Some biological databases also document geographical distribution of different species. Shuang Dai et al. created a new multi-source database to document spatial/geographical distribution of 1,371 bird species in China, as existing databases had been severely lacking in spatial distribution data for many species. Sources for this new database included books, literature, GPS tracking, and online webpage data. The new database displayed taxonomy, distribution, species info, and data sources for each species. After completion of the bird spatial distribution database, it was discovered that 61% of known species in China were found to be distributed in regions beyond where they were previously known. 

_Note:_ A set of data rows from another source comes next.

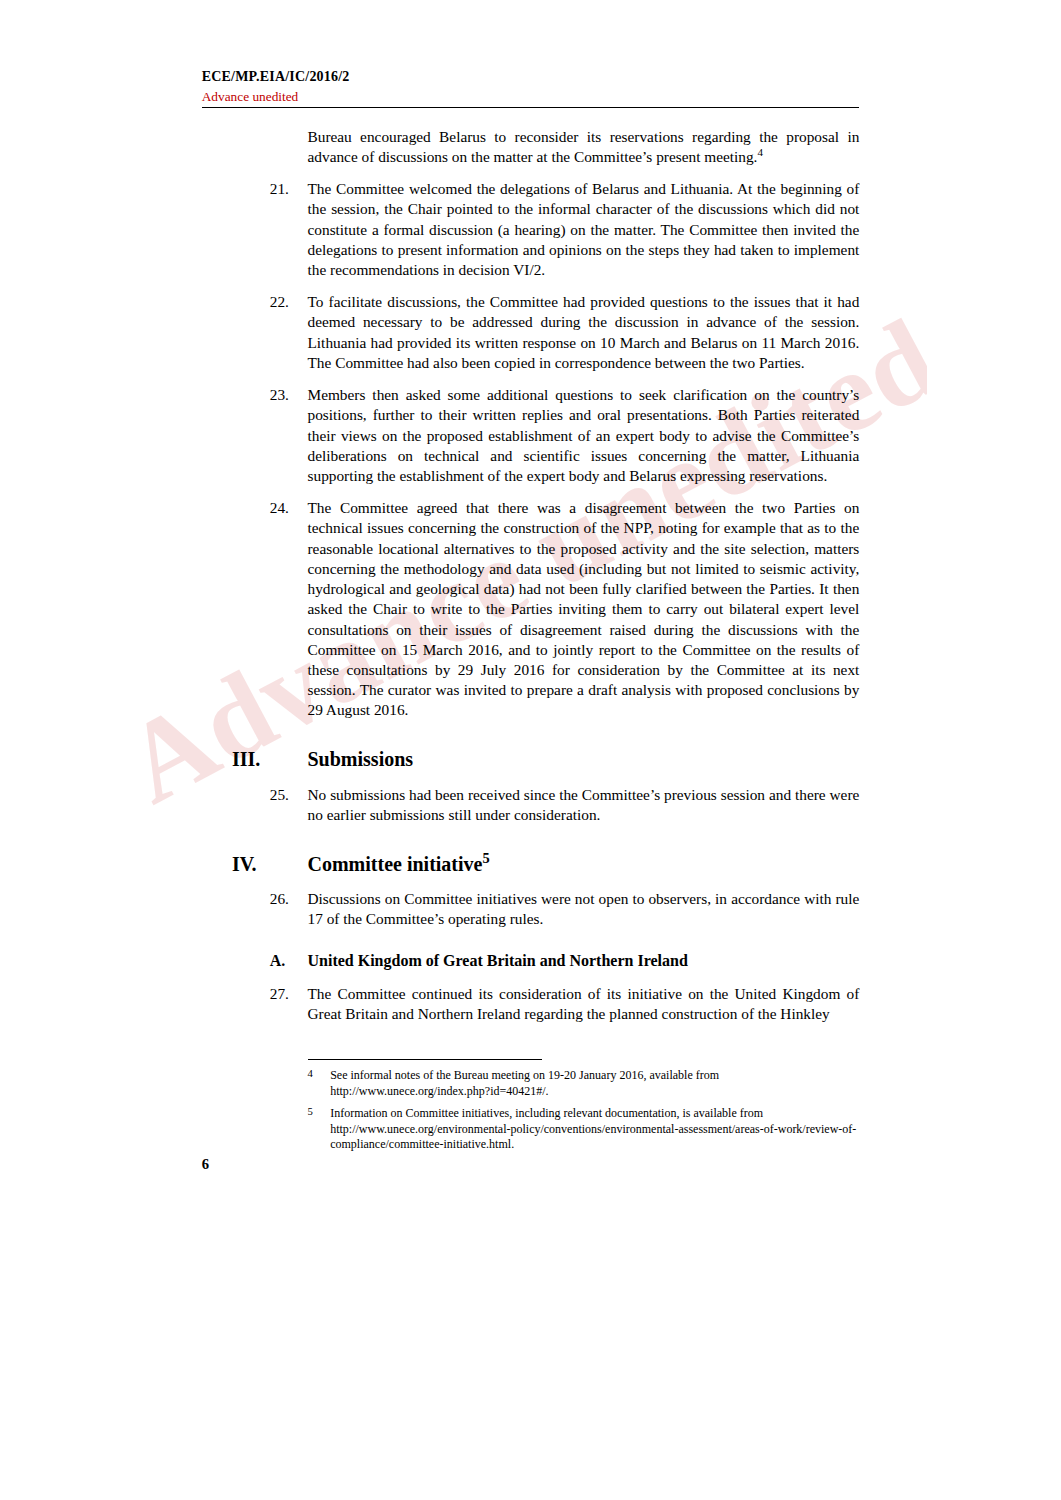Advance unedited
ECE/MP.EIA/IC/2016/2
Advance unedited
Bureau encouraged Belarus to reconsider its reservations regarding the proposal in advance of discussions on the matter at the Committee’s present meeting.4
21. The Committee welcomed the delegations of Belarus and Lithuania. At the beginning of the session, the Chair pointed to the informal character of the discussions which did not constitute a formal discussion (a hearing) on the matter. The Committee then invited the delegations to present information and opinions on the steps they had taken to implement the recommendations in decision VI/2.
22. To facilitate discussions, the Committee had provided questions to the issues that it had deemed necessary to be addressed during the discussion in advance of the session. Lithuania had provided its written response on 10 March and Belarus on 11 March 2016. The Committee had also been copied in correspondence between the two Parties.
23. Members then asked some additional questions to seek clarification on the country’s positions, further to their written replies and oral presentations. Both Parties reiterated their views on the proposed establishment of an expert body to advise the Committee’s deliberations on technical and scientific issues concerning the matter, Lithuania supporting the establishment of the expert body and Belarus expressing reservations.
24. The Committee agreed that there was a disagreement between the two Parties on technical issues concerning the construction of the NPP, noting for example that as to the reasonable locational alternatives to the proposed activity and the site selection, matters concerning the methodology and data used (including but not limited to seismic activity, hydrological and geological data) had not been fully clarified between the Parties. It then asked the Chair to write to the Parties inviting them to carry out bilateral expert level consultations on their issues of disagreement raised during the discussions with the Committee on 15 March 2016, and to jointly report to the Committee on the results of these consultations by 29 July 2016 for consideration by the Committee at its next session. The curator was invited to prepare a draft analysis with proposed conclusions by 29 August 2016.
III. Submissions
25. No submissions had been received since the Committee’s previous session and there were no earlier submissions still under consideration.
IV. Committee initiative5
26. Discussions on Committee initiatives were not open to observers, in accordance with rule 17 of the Committee’s operating rules.
A. United Kingdom of Great Britain and Northern Ireland
27. The Committee continued its consideration of its initiative on the United Kingdom of Great Britain and Northern Ireland regarding the planned construction of the Hinkley
4 See informal notes of the Bureau meeting on 19-20 January 2016, available from http://www.unece.org/index.php?id=40421#/.
5 Information on Committee initiatives, including relevant documentation, is available from http://www.unece.org/environmental-policy/conventions/environmental-assessment/areas-of-work/review-of-compliance/committee-initiative.html.
6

Medical databases are a special case of biomedical data resource and can range from bibliographies, such as PubMed, to image databases for the development of AI based diagnostic software. For instance, one such image database was developed with the goal of aiding in the development of wound monitoring algorithms. Over 188 multi-modal image sets were curated from 79 patient visits, consisting of photographs, thermal images, and 3D mesh depth maps. Wound outlines were manually drawn and added to the photo datasets. The database was made publicly available in the form of a program called WoundsDB, downloadable from the Chronic Wound Database website. 
An important resource for finding biological databases is a special yearly issue of the journal Nucleic Acids Research (NAR). The Database Issue of NAR is freely available, and categorizes many of the public biological databases. A companion database to the issue called the Online Molecular Biology Database Collection lists 1,380 online databases. Other collections of databases exist such as MetaBase and the Bioinformatics Links Collection.